Posted by: peter | Nov 12, 2009 3:44:58 AM
Peter: What mental derangement did he have besides antisocial personality disorder? His wife was a pest to him. This brilliant man thought up a scheme. Kill her among many victims of a sniper. That way he could be rid of her without bringing suspicion upon self. It has the same derangement as, I will rob a bank to make money to buy heroin.
This post is ironic but not in the Twilight Zone world the lawyer has imposed on us. The death penalty inmate has generated massive employment for the lawyer. At the point of a gun to the head of prison officials, the convict is getting comped, as people do in Las Vegas. In a real world, this most dangerous and heinous of convict would have the least privilege, the worst conditions, and a daily beating whether he needed it or not.
Posted by: Supremacy Claus | Nov 12, 2009 7:56:59 AM
You do an admirable huckster's job of anticipating the other side's arguments and then discrediting them, but it is all smoke and mirrors. You anticipate that I may oppose all executions. You are correct. This would, of course, include John Muhammad's execution. Now, every reason that I have to oppose all executions of course applies to the specific case of John Muhammad. But you declare all such reasons "talking points" that are exempt from the conversation. You challenge me to come up with specific reasons relating to Muhammad---but that is basically a demand that I concede that the death penalty is inappropriate only when there is a serious constitutional error at trial or the accused is actually innocent. I don't concede that. And neither do many, many people. Perhaps we are all in thrall to "talking points." Speaking for myself, I prefer to think of my position as based on things like "philosophy" and "morality."
I don't know enough about Muhammad's case to know if he had any specific compelling legal claims, although I know his attorneys argued he was insane (which doesn't seem completely out of the realm of possibility). Thus, I fall back on the general, valid reasons why we shouldn't be executing *anybody* as a society. These include: (1) It undermines our system of limited government to give the power of life and death to the State (and I still don't understand why so many conservatives consider the government omniscient and infallible when it comes to criminal justice, but incompetent, malicious, or both, when it comes to everything else); (2) It is morally degrading to our society to make a spectacle of unnecessary violence; (3) Even if items 1 and 2 are put to one side, and even assuming that the death penalty has some positive impact through retribution or deterrence, our adjudicative systems have proven so unreliable, politically motivated, and fraught with error that use of the penalty simply cannot be justified in any specific case, given the risk of error in the system as a whole (this is where Willingham and other cases of exoneration/innocence/grevious doubt as to innocence or guilt are relevant even in the case of an indisputably guilty defendant---we have demonstrated again and again that if we have the system, we are going to make mistakes).
To this I would also add: The death penalty needlessly divides us, stirring up anger and resentment; it distorts our politics, both judicial and otherwise; it has an odious history of discriminatory application; it wastes resources that could go to preventing crime, helping victims, and providing adequate representation for defendants; and we would not miss it if it were gone.
As noted by another poster, I wasn't even talking about Muhammad.
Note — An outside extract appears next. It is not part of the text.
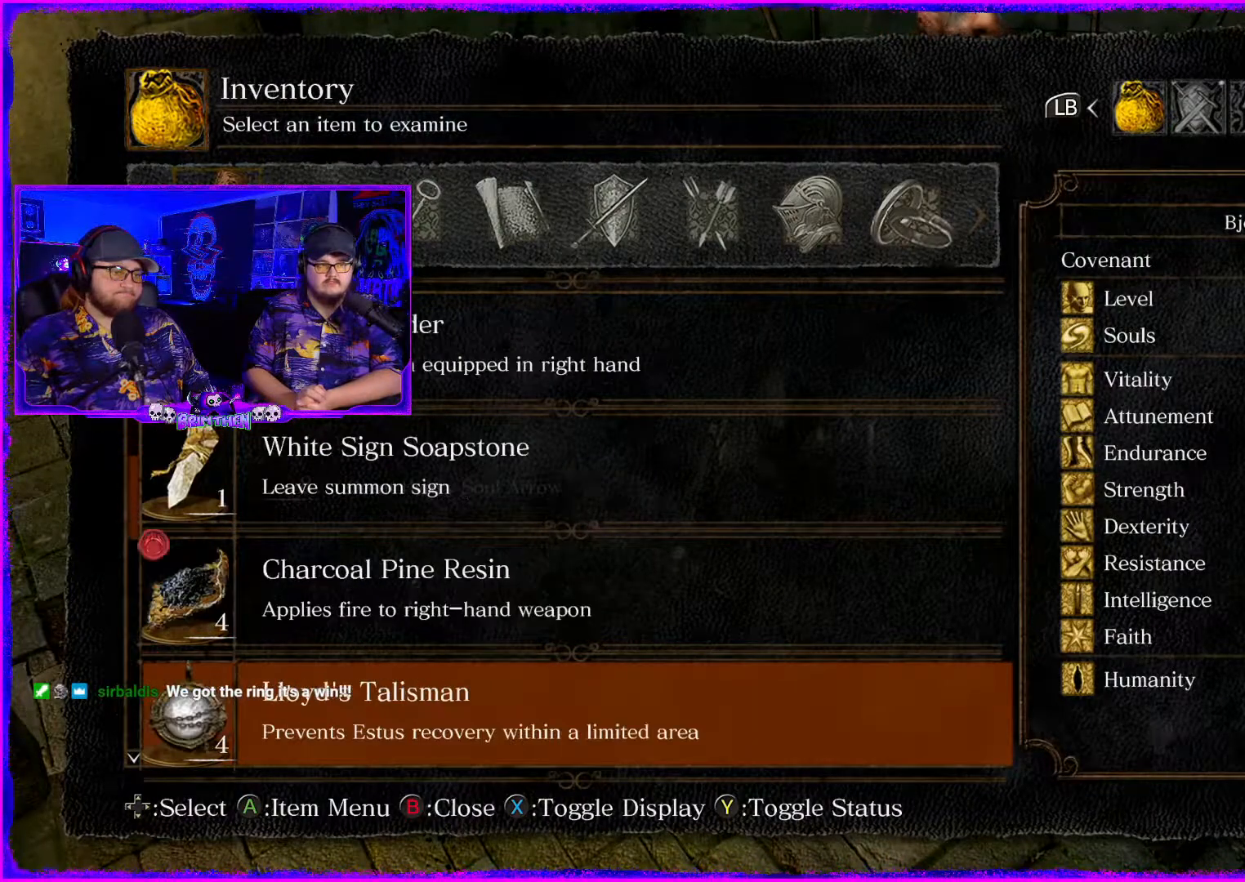
{"buttons": [], "left_stick": "center", "right_stick": "center", "events": [[83, "DPAD_DOWN", "down"], [200, "DPAD_DOWN", "up"], [334, "DPAD_DOWN", "down"], [484, "DPAD_DOWN", "up"]]}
I was just objecting to what I took to be overly glib comments by Doug about the desirability of a death sentence. But even if Muhammad "deserves" to die---a position which for most of us probably has some visceral appeal---I would not let the state kill him for the reasons listed above.
Ps- This comment is absurdly long and probably inappropriate for the forum, and it shows why I don't feel the need to explicate my full philosophy and range of opinions in every comment I make on a blog post, as you seem to expect. But for some reason I have let you bait me into further, lengthy explication here...
Posted by: anon | Nov 12, 2009 10:43:19 AM
10:43:19, you post reflects precisely my reasons for opposing the death penalty. It has nothing to do with "bleeding heart liberals" having sympathy for the condemned, though on occasion sympathy can be the fair and just emotion. "I have no sympathy for..." this or that defendant has become a catch phrase but it is largely irrelevant.
S. Clause, you may be interested in TalkLeft's argument or explanation.
Posted by: George | Nov 12, 2009 1:12:08 PM
George: thanks for the link.
It is rough in there. I think prisoners should have a choice of being executed or go continuing in prison to serve out their term. This choice should be offered to all inmates. We would then have a real fraction of insider people who know cruelty, decide for themselves, and what is their best interest, rather than left wing ideologues or self-dealing lawyers, telling them what they should do.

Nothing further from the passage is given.